Page-level text extractions:
>>>
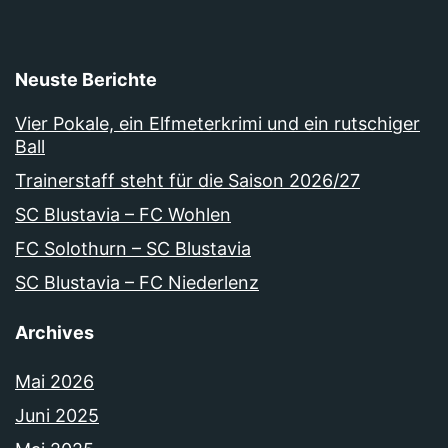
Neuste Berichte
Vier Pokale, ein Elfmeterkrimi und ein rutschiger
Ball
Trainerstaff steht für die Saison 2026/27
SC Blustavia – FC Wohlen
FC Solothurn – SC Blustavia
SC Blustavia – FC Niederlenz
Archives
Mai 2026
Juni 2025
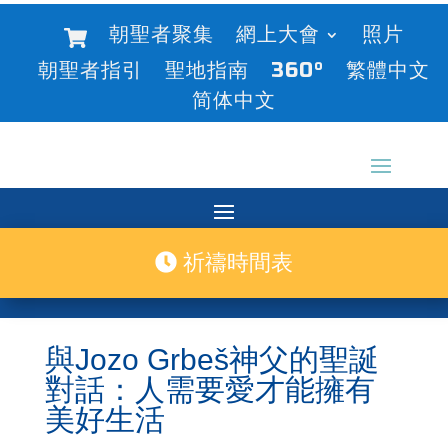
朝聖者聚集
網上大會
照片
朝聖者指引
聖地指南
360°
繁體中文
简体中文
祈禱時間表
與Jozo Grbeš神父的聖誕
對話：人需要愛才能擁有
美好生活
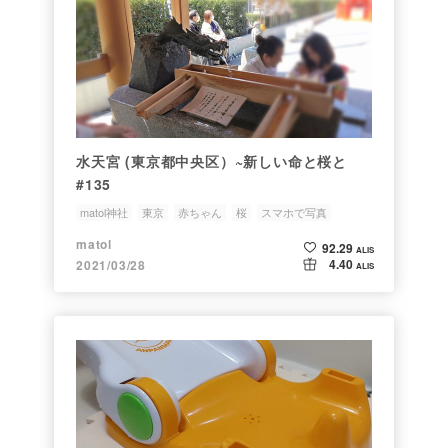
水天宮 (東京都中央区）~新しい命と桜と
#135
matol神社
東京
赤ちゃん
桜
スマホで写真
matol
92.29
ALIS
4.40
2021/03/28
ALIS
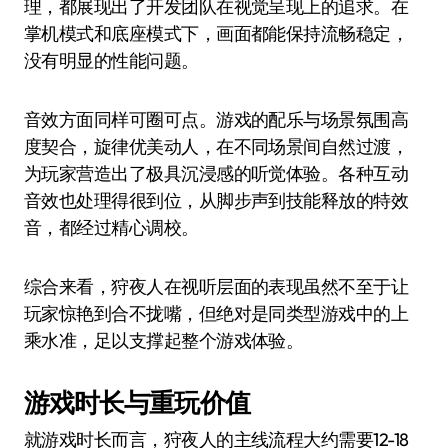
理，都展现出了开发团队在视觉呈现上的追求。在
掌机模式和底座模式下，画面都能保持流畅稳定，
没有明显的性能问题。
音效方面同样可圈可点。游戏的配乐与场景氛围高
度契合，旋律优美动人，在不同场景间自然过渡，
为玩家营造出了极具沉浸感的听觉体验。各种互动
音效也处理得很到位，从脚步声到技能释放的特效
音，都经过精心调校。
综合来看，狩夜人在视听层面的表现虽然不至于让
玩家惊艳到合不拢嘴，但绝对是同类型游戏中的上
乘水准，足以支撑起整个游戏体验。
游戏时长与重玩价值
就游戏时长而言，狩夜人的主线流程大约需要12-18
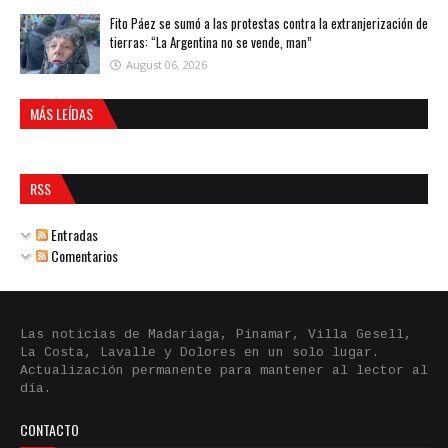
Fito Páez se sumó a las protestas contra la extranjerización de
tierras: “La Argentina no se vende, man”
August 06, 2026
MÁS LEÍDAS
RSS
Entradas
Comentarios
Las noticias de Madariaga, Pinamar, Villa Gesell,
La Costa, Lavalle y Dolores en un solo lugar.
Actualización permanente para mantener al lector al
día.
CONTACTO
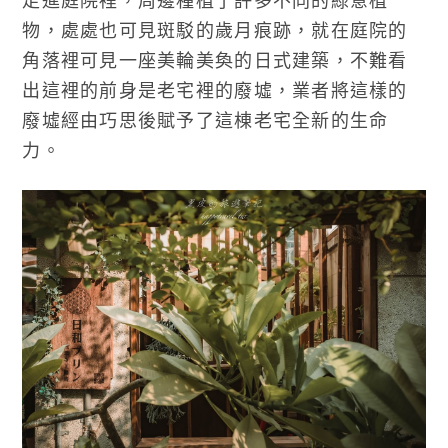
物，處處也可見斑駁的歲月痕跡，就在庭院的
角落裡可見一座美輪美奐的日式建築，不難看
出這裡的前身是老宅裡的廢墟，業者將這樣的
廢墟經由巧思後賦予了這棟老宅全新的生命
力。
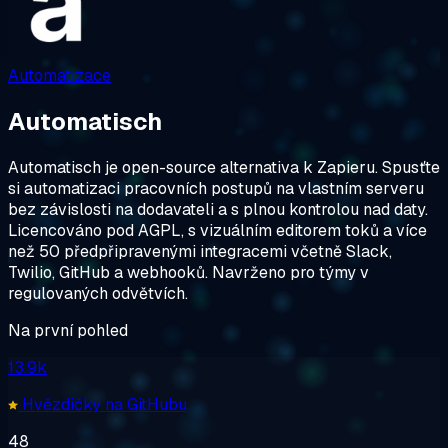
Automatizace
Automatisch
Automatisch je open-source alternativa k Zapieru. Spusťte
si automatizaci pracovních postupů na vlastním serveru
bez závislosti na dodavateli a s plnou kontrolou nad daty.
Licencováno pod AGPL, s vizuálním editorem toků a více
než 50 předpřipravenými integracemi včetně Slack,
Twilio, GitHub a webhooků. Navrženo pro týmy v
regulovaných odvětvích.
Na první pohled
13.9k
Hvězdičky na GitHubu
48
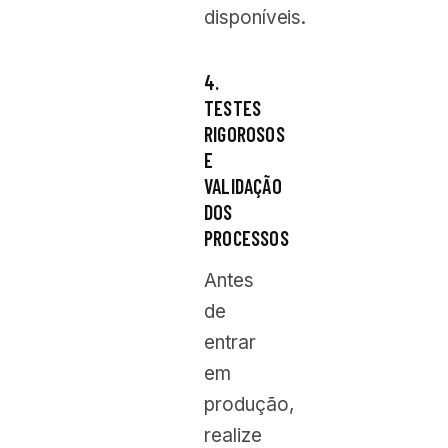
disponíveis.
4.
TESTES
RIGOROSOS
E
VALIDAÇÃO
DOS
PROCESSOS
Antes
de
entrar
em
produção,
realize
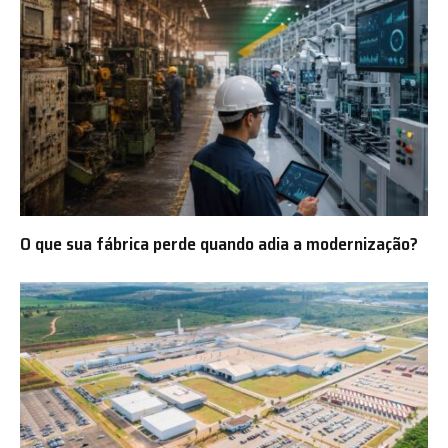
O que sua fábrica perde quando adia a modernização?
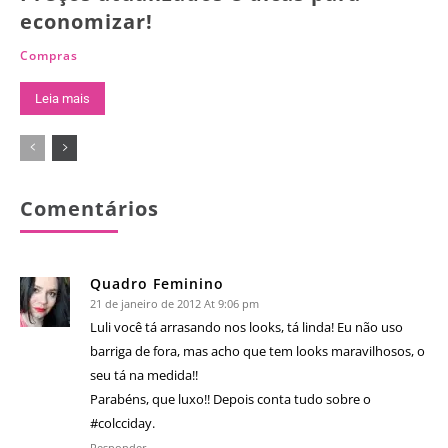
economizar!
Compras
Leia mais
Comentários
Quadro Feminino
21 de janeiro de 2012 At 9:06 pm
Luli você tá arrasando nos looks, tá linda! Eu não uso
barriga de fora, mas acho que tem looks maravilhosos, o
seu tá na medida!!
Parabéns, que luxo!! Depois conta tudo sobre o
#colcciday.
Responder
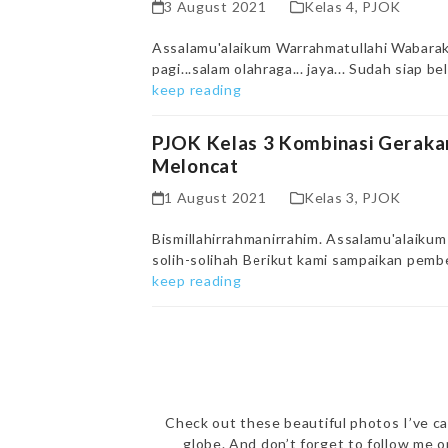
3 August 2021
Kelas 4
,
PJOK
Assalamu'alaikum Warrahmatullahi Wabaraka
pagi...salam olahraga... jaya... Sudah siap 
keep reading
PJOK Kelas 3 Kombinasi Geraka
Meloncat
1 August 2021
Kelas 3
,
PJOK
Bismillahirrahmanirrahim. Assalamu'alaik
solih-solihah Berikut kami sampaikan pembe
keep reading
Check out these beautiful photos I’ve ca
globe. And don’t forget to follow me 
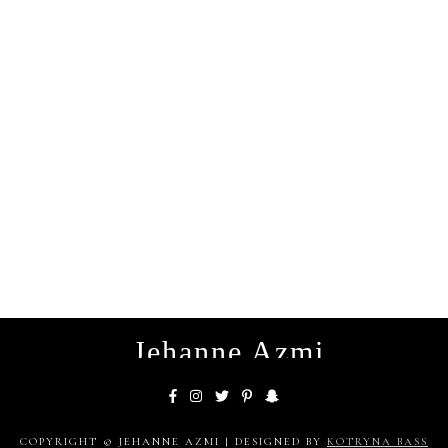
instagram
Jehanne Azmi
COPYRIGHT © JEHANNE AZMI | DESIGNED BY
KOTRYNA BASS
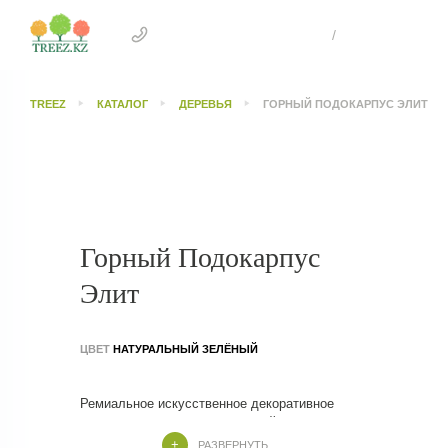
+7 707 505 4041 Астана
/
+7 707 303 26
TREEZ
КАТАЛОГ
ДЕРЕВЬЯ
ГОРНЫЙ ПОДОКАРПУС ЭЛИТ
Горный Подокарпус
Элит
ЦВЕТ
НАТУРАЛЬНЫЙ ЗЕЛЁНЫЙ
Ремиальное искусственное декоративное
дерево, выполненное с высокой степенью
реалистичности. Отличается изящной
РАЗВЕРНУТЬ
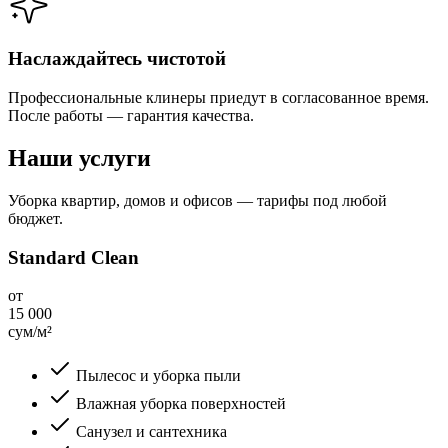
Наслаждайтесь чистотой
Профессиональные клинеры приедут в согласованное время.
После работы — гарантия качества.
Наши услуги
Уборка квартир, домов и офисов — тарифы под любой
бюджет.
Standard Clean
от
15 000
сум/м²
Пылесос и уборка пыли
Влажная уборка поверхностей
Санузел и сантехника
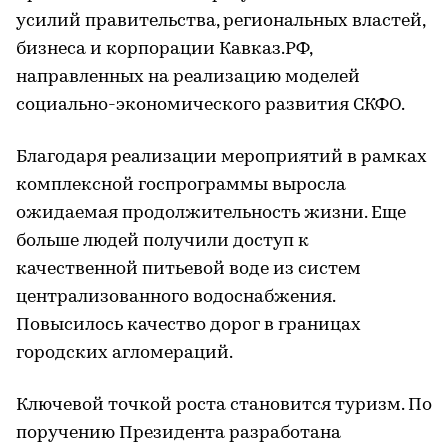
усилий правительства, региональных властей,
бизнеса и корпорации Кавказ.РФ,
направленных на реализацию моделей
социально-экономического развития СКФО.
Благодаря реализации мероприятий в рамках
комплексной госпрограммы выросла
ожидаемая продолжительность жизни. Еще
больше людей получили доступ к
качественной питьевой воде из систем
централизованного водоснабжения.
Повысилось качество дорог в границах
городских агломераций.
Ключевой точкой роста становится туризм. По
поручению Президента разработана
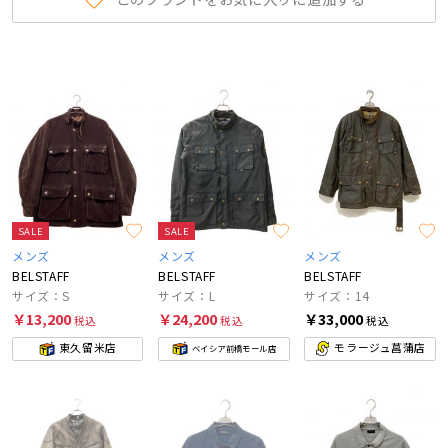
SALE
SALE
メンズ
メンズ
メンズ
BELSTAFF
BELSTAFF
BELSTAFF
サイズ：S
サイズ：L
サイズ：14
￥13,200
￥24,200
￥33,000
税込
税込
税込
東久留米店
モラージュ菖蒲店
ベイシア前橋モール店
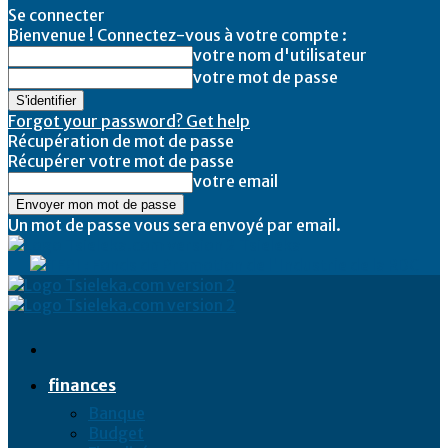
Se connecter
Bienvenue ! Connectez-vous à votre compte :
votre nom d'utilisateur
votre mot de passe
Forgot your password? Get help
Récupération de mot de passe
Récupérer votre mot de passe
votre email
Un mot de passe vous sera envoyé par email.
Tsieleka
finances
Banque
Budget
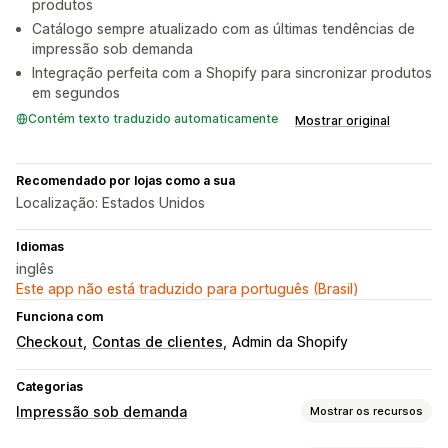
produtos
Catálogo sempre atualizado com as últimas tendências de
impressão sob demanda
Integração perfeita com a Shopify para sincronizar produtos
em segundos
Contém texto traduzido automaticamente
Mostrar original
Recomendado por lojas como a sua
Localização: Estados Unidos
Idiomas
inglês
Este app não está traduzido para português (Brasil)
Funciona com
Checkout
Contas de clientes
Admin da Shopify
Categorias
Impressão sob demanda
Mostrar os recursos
<<<
Rewrite the records from the line with "disponíveis." up to and including the line with "O que sua fábrica" as a Markdown table with the columns No. and Text, giving each line a numbered row and skipping any blank lines. Leave the pictures out of the table.

§ **Solution to the problem**:
| No. | Text |
|---|---|
| 1 | disponíveis. |
| 2 | 4. |
| 3 | TESTES |
| 4 | RIGOROSOS |
| 5 | E |
| 6 | VALIDAÇÃO |
| 7 | DOS |
| 8 | PROCESSOS |
| 9 | Antes |
| 10 | de |
| 11 | entrar |
| 12 | em |
| 13 | produção, |
| 14 | realize |
| 15 | O que sua fábrica perde quando adia a modernização? |